Due to privacy concerns, iOS quite aggressively ensures apps are not able to advertise for an extended period in background mode. iOS uses a custom overflow Bluetooth format to advertise services in background that is normally only used by the iPhone OS. The NHSX app has reverse engineered this to allow a background iOS to be woken up. There still remains a problem if all co-located iOS devices are in the background for too long, since they will then need a foreground iOS or Android device to wake them up. This might not be a major issue in practice though. It is however a little clunky compared to the updates coming from the Apple/Google approach which should allow reliable background operation.
If you wish to report symptoms then you are driven through a couple of screens double checking that these (coughing, high temperature) are definitely consistent with Covid-19, and you are asked to provide a date for the onset of these. You can then submit a report which will be processed by the backend systems. Somewhat controversially, the NHSX system does not presently seem to require a positive Covid-19 test in order to make this submission, which may open it up to abuse and undermine its efficacy. A testing step could be added without needing to change the app, so the intent is probably to keep this aspect flexible. We will explore this and other security issues in a future blog.
The submission is made to another API endpoint that includes the stream of contact events that the app has recorded, as discussed in NCSC technical paper published last week. There are no particular surprises in the data recorded by the app. The contact events can be decrypted by the backend to reveal other app instances that the user has been in contact with, to allow push notifications to be sent to those apps where the level of exposure is considered to have put them at risk.
Some effort has gone into protecting against the submission of manipulated reports, both by the pinning and also because the reports are signed with an HMAC that uses the private key associated with the app instance.
Of course these protections cannot prevent a determined attacker from being able to craft a script or modified app that is able to both register and obtain a private key and to submit a valid report. The efficacy of such an attack (other than wasting backend resources) is related to whether the contact events are from real users that might receive a notification. This is harder to achieve, but we will also explore the risks around this in a future article.
NHSX documents describe the structure of the backend systems. This must take the contact events from different reports and use various models to determine the risk of exposure before sending out appropriate notification events to the impacted users. The source code for the backend has not been made available.
One of the arguments made in favour of the centralised approach is that it allows the data models to be more easily tweaked and more advanced data analysis techniques to be applied. This may be true, but it does come with the enormous downside risk of the privacy concerns around centralisation.

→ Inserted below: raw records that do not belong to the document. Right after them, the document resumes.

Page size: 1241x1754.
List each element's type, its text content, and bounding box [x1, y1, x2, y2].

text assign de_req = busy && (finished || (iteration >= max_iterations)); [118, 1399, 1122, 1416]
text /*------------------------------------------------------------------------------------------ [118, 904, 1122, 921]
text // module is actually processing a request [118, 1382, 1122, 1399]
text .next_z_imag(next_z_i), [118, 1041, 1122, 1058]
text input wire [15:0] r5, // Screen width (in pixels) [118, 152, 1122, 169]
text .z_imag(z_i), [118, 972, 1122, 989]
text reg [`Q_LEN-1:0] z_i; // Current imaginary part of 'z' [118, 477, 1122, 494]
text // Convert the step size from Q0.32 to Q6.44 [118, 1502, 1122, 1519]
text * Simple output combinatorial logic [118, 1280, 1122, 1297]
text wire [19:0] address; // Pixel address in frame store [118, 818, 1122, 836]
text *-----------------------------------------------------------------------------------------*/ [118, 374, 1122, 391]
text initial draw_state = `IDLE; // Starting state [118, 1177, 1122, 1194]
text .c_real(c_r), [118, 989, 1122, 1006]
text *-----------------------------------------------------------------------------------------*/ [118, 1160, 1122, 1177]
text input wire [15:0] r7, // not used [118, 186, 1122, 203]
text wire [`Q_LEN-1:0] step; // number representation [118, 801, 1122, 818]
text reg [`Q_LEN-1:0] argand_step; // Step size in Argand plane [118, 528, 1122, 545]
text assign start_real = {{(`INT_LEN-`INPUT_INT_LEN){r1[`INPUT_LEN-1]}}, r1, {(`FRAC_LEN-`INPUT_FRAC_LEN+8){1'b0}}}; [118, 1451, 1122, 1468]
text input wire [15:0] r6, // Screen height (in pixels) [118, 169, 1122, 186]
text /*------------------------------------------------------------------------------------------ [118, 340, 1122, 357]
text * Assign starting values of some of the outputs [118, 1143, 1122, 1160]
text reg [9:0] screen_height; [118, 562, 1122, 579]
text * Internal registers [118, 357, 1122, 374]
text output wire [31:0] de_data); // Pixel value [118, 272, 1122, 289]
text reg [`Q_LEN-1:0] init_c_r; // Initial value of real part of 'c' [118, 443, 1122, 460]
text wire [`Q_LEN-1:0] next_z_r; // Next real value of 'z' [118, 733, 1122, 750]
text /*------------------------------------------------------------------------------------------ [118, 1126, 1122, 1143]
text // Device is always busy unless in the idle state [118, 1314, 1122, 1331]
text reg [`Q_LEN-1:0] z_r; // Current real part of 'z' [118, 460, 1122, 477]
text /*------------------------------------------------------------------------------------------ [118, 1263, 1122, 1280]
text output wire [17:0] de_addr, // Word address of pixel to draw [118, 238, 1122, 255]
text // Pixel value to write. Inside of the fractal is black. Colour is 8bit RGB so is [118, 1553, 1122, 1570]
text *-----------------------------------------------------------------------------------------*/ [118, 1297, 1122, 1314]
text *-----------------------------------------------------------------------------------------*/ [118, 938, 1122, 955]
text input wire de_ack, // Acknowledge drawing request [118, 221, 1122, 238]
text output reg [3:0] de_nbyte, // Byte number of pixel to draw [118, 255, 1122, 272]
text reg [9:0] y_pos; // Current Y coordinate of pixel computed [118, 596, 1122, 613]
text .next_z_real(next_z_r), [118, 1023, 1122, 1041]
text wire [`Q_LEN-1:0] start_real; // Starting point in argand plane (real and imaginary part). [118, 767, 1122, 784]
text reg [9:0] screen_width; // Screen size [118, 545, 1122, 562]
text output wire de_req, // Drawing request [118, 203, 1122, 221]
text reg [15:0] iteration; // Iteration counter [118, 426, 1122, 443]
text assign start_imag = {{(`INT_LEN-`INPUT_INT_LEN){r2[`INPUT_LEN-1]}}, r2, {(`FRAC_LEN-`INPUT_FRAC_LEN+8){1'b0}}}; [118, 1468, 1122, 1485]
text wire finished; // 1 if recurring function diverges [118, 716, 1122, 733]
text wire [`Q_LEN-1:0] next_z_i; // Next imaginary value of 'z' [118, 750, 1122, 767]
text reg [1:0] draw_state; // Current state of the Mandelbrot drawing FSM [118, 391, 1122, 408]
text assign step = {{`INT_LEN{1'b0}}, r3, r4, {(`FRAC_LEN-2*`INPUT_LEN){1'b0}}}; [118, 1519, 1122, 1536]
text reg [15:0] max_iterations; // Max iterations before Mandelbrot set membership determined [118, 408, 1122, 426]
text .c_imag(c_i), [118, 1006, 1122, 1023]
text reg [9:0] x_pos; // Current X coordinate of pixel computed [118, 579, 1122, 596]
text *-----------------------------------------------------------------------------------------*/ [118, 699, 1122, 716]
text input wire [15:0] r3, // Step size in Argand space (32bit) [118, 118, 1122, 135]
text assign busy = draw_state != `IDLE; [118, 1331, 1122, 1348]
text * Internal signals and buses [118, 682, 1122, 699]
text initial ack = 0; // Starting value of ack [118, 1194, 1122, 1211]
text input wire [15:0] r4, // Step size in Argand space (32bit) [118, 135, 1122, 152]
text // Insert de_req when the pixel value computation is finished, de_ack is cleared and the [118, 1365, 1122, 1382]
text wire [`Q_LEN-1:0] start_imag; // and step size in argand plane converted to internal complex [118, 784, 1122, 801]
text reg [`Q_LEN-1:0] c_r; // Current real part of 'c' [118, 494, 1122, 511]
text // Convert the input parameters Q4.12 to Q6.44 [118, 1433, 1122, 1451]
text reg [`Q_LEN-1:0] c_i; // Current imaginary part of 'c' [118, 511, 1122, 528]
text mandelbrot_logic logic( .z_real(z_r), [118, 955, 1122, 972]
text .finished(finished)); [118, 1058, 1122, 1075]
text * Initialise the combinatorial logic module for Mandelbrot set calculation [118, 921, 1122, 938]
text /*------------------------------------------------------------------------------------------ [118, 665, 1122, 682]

In the Apple/Google APIs an exposure configuration allows various parameters to be tweaked even though the matching is being done privately on individual devices. It might also be acceptable for users to provide anonymized information about their exposure for some central tracking, in the same way we do already with app performance and crashes. The key point is that this must be opt-in and shouldn’t prevent full use of the app without it.
First impressions of the NHSX app are positive from a design and security perspective. However, as discussed in our previous blog the decision to only rotate the Bluetooth Value on a daily basis creates unnecessary privacy risks. Moreover, the justification of this in terms of providing information about daily contacts doesn’t even appear to be implemented in the current app. Much remains unclear about the operation of the backend systems and whether the UK is backing the wrong approach by opting for a centralised system.